Jul 15, 2020 | Long-Term Care Planning

If you have a loved one who has a serious medical condition or disability, you likely know how much medical care costs. Even worse, you probably realize obtaining private health insurance is virtually impossible. Fortunately, Medicaid is available to many low-income individuals. 

Medicaid is a needs-based program. This means your loved one must have limited assets and income to qualify for Medicaid benefits. If you are thinking about leaving cash, property or other assets to your relative, you may worry about the effect your gift may have on her Medicaid eligibility. 

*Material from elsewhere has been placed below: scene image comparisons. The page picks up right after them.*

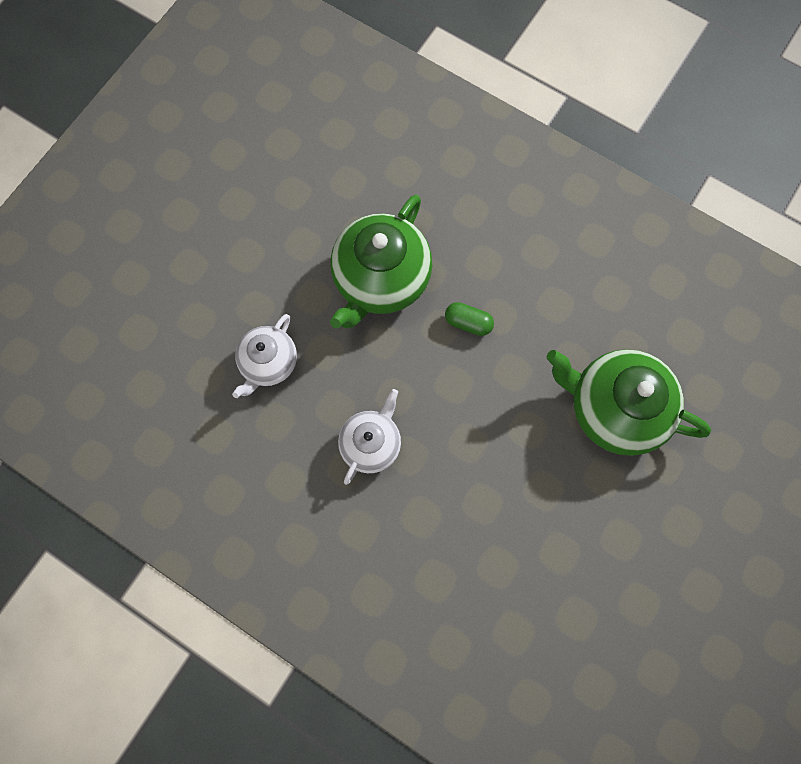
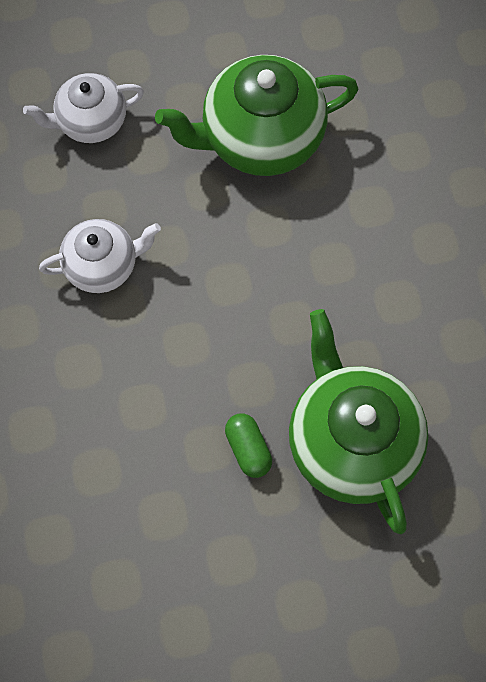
camera: 45 degrees right, 5 degrees down
(468, 323) = (298, 244): green capsule -> green capsule (248, 449)

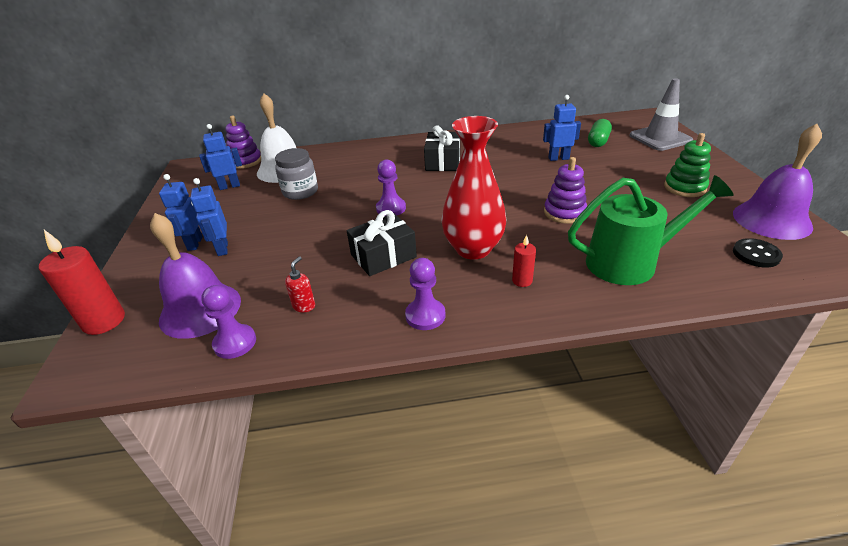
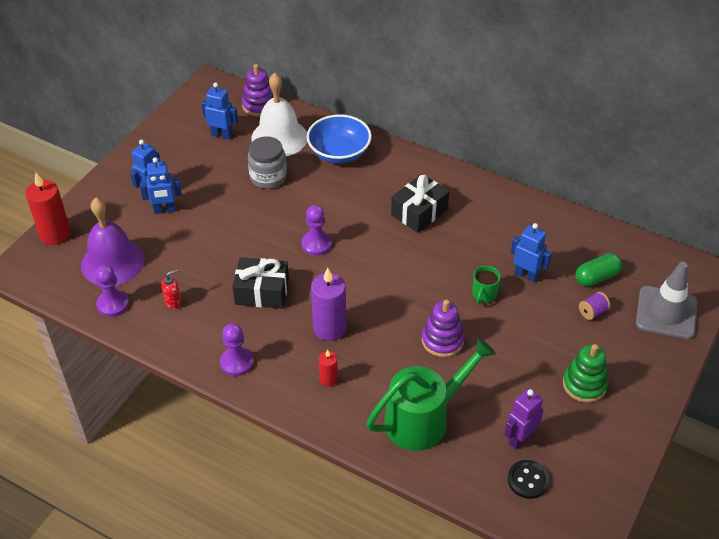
camera: 35 degrees right, 10 degrees up
(222, 249) = (165, 210): blue robot -> blue robot turned 120 degrees counterclockwise
(342, 159) = (339, 153): none -> blue bowl
(473, 249) = (329, 328): red vase -> purple candle
(550, 178) = (484, 294): none -> green mug
(624, 155) = (592, 312): none -> purple spool
(630, 262) = (424, 419): green watering can -> green watering can turned 60 degrees counterclockwise
(706, 235) = (520, 438): none -> purple robot
(771, 220) = (599, 464): purple bell -> none

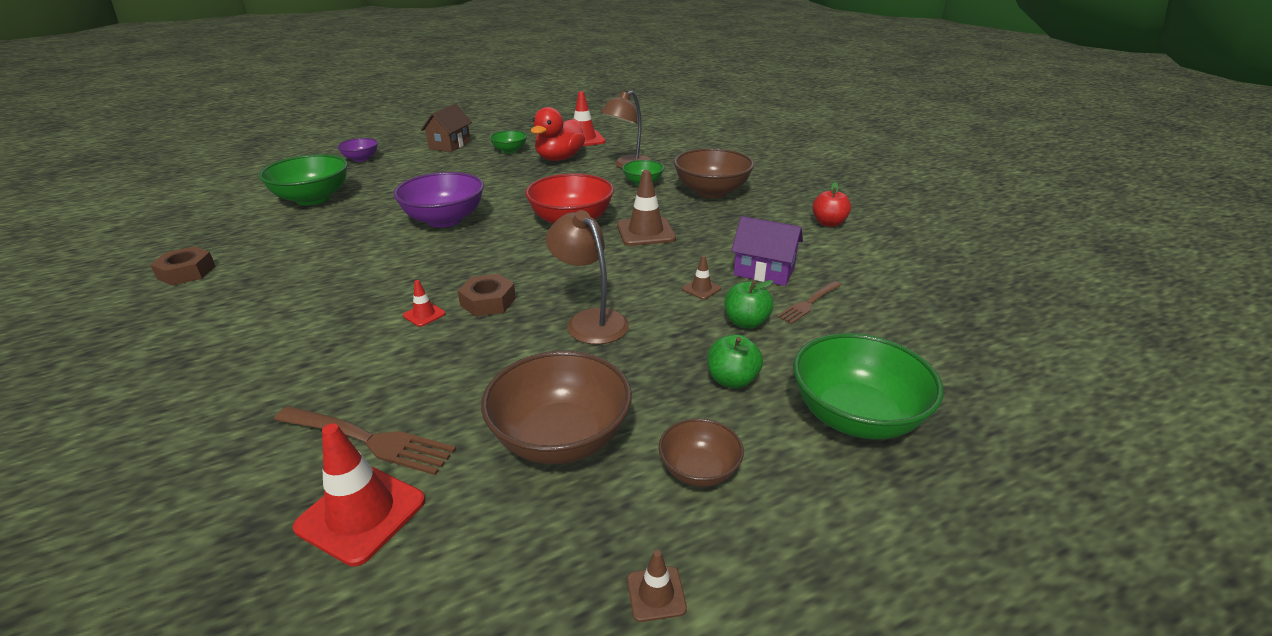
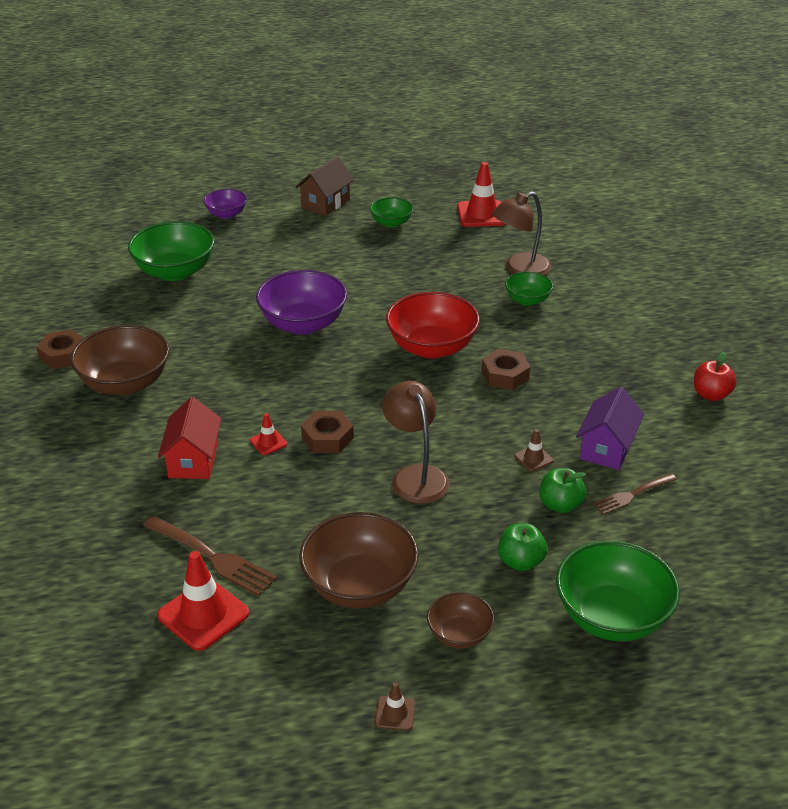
camera: 15 degrees right, 5 degrees up
(338, 343) = (193, 460): none -> red house
(559, 158) = (444, 245): red duck -> none
(645, 232) = (505, 375): brown traffic cone -> brown nut
(711, 192) = (600, 326): brown bowl -> brown bowl (125, 383)
(764, 271) = (606, 448): purple house -> purple house turned 75 degrees clockwise

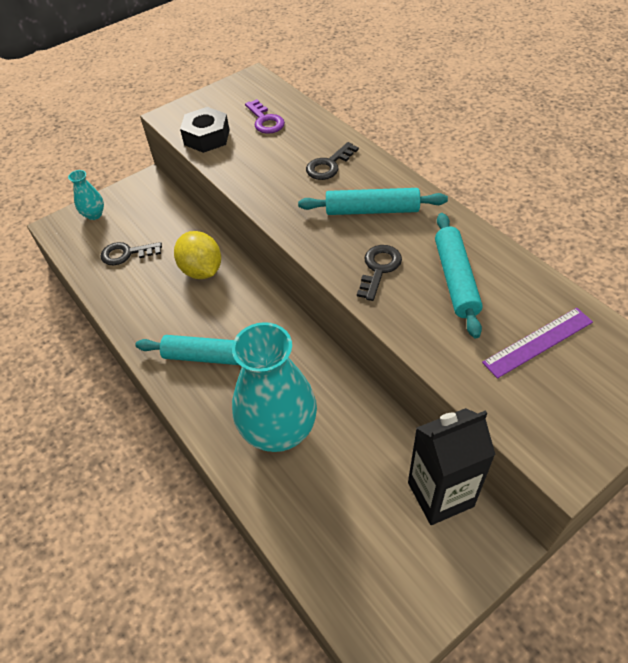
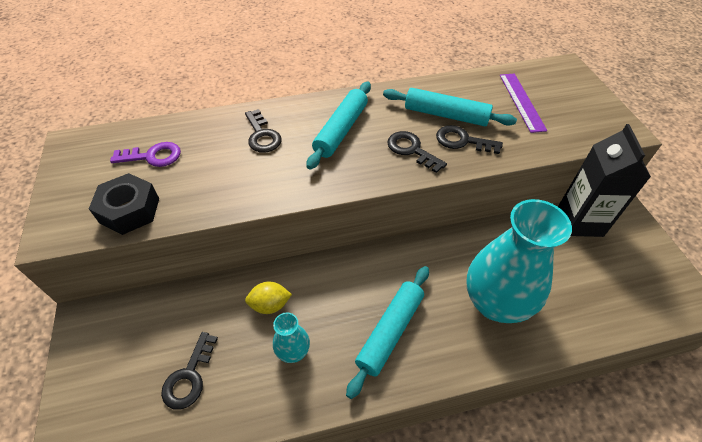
camera: 70 degrees left, 0 degrees up
(94, 214) = (87, 400): turquoise vase -> turquoise vase (293, 351)
(202, 270) = (270, 305): yellow lemon -> yellow lemon, size x0.63
(422, 304) = (462, 141): none -> black key

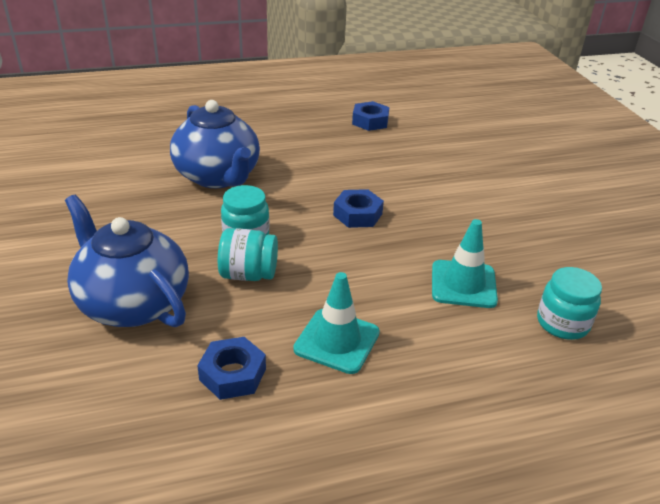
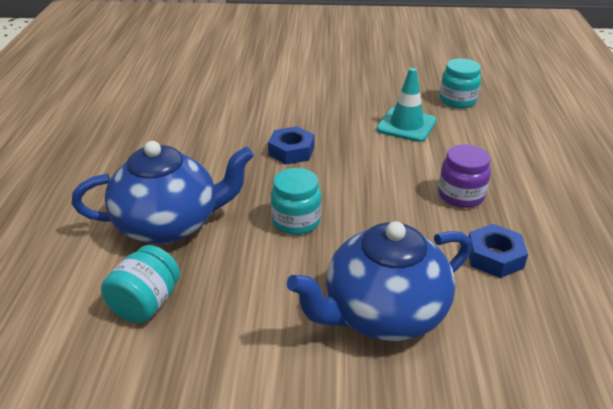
camera: 70 degrees left, 0 degrees up
(248, 274) = (359, 228): turquoise jar -> turquoise jar (146, 304)
(337, 341) = (461, 195): turquoise traffic cone -> purple jar
(370, 121) = (129, 110): blue nut -> none

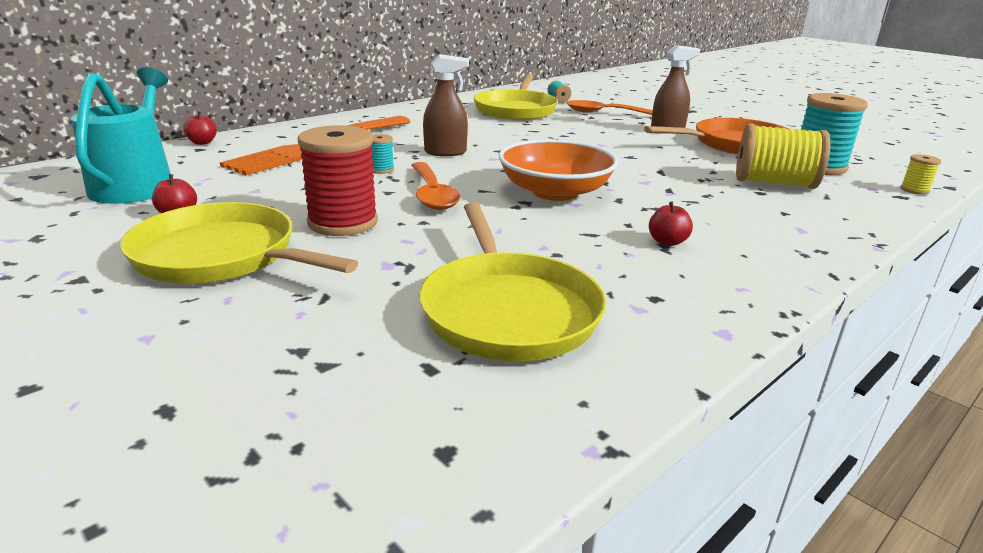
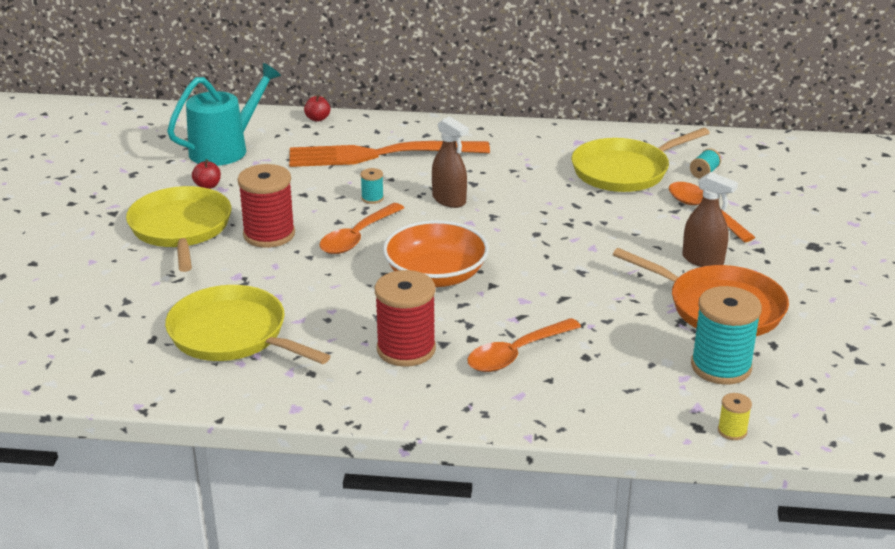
camera: 50 degrees right, 5 degrees up
(508, 310) = (232, 334): yellow pan -> yellow pan turned 90 degrees clockwise
(667, 242) = (406, 349): red apple -> red spool
(729, 209) = (516, 354): none -> orange spoon
(774, 183) = (624, 356): yellow spool -> none

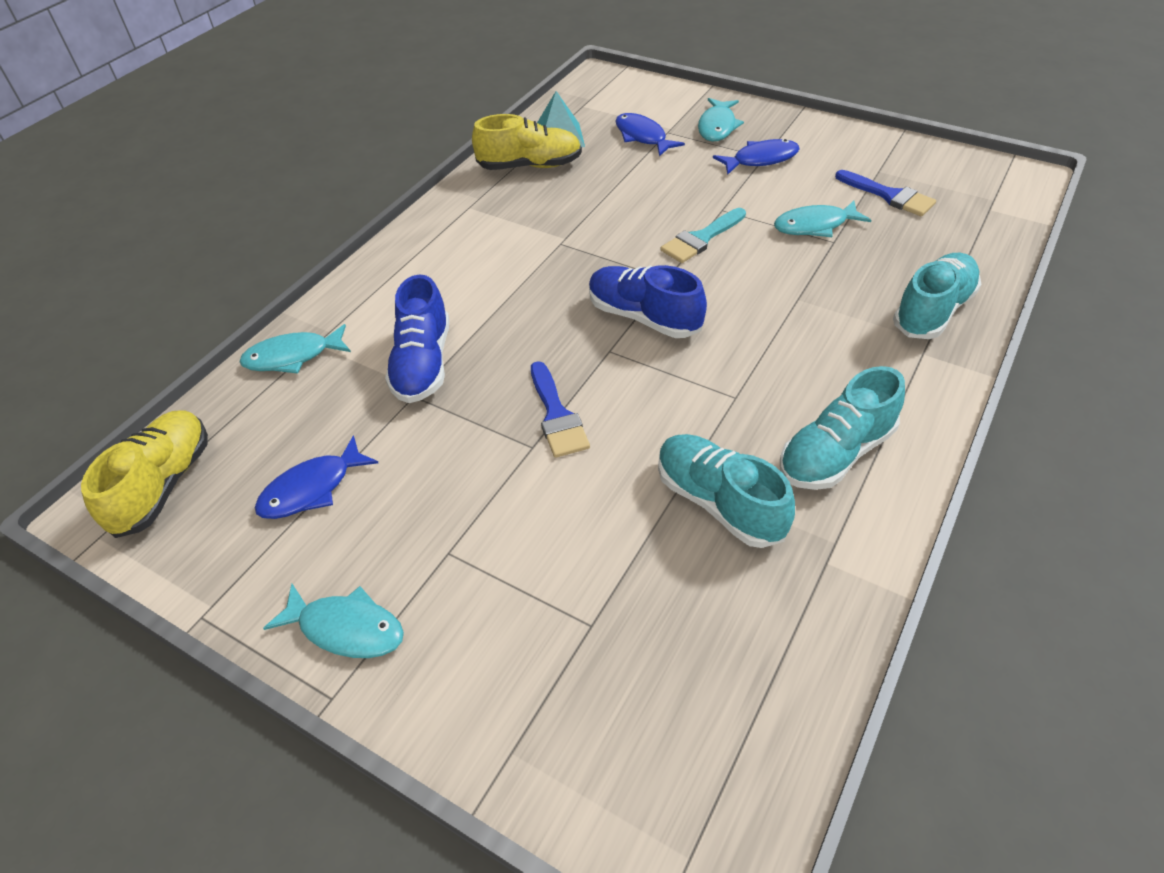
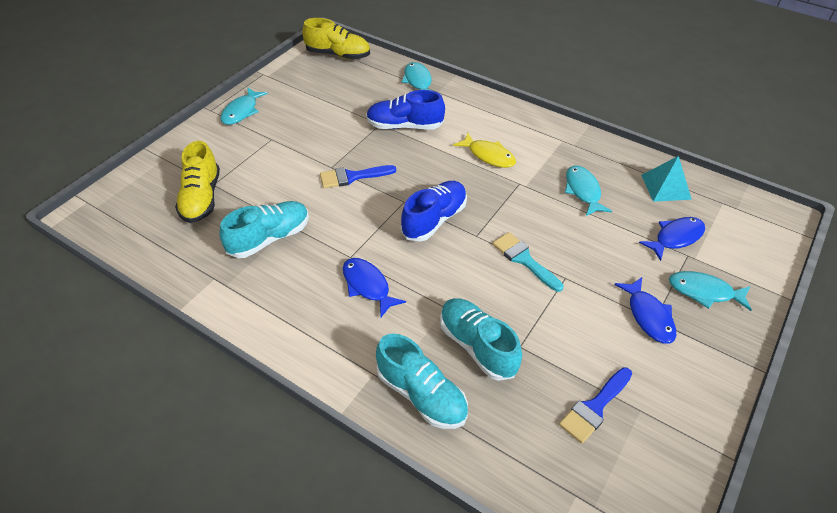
camera: 90 degrees right, 0 degrees up
(312, 489) = (323, 96): blue fish -> blue fish (367, 286)
(501, 271) = (488, 155): none -> yellow fish
(530, 166) = (619, 170): yellow shoe -> yellow shoe (201, 198)
(815, 226) = (543, 337): turquoise fish -> turquoise fish (583, 191)
(835, 454) = (290, 298): turquoise shoe -> turquoise shoe (477, 346)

Preserving Medicaid eligibility 

While there are certainly exceptions, a financial gift may constitute income for Medicaid eligibility purposes. Therefore, even though your monetary contribution may provide short-term help to your loved one, it may also cause long-term harm. To preserve eligibility, you are likely better off not making a direct cash or in-kind gift. There is a workaround, though. 

Establishing a supplemental needs trust 

Medicaid provides health care benefits for low-income individuals. It does not, however, offer funds for supplemental expenses. These expenses, such as out-of-pocket medical care, can add up quickly. If you want to help your ill or disabled loved one, you may want to consider forming a supplemental needs trust. As its name indicates, this trust gives your loved one access to funds for supplemental expenses. 

Keeping trust funds separate 

The brilliance of a supplemental needs trust is that it keeps funds separate from your loved one’s qualifying assets. That is, ownership of the funds does not transfer to your relative. Accordingly, when determining eligibility for Medicaid, the funds do not appear as assets your loved one owns. The supplemental needs trustee can also verify that fund disbursements do not interfere with Medicaid. 

By keeping trust funds separate, you protect your loved one’s Medicaid eligibility. Still, because a supplemental needs trust provides access to money that improves your relative’s quality of life, you can likely help her out without sabotaging Medicaid funds.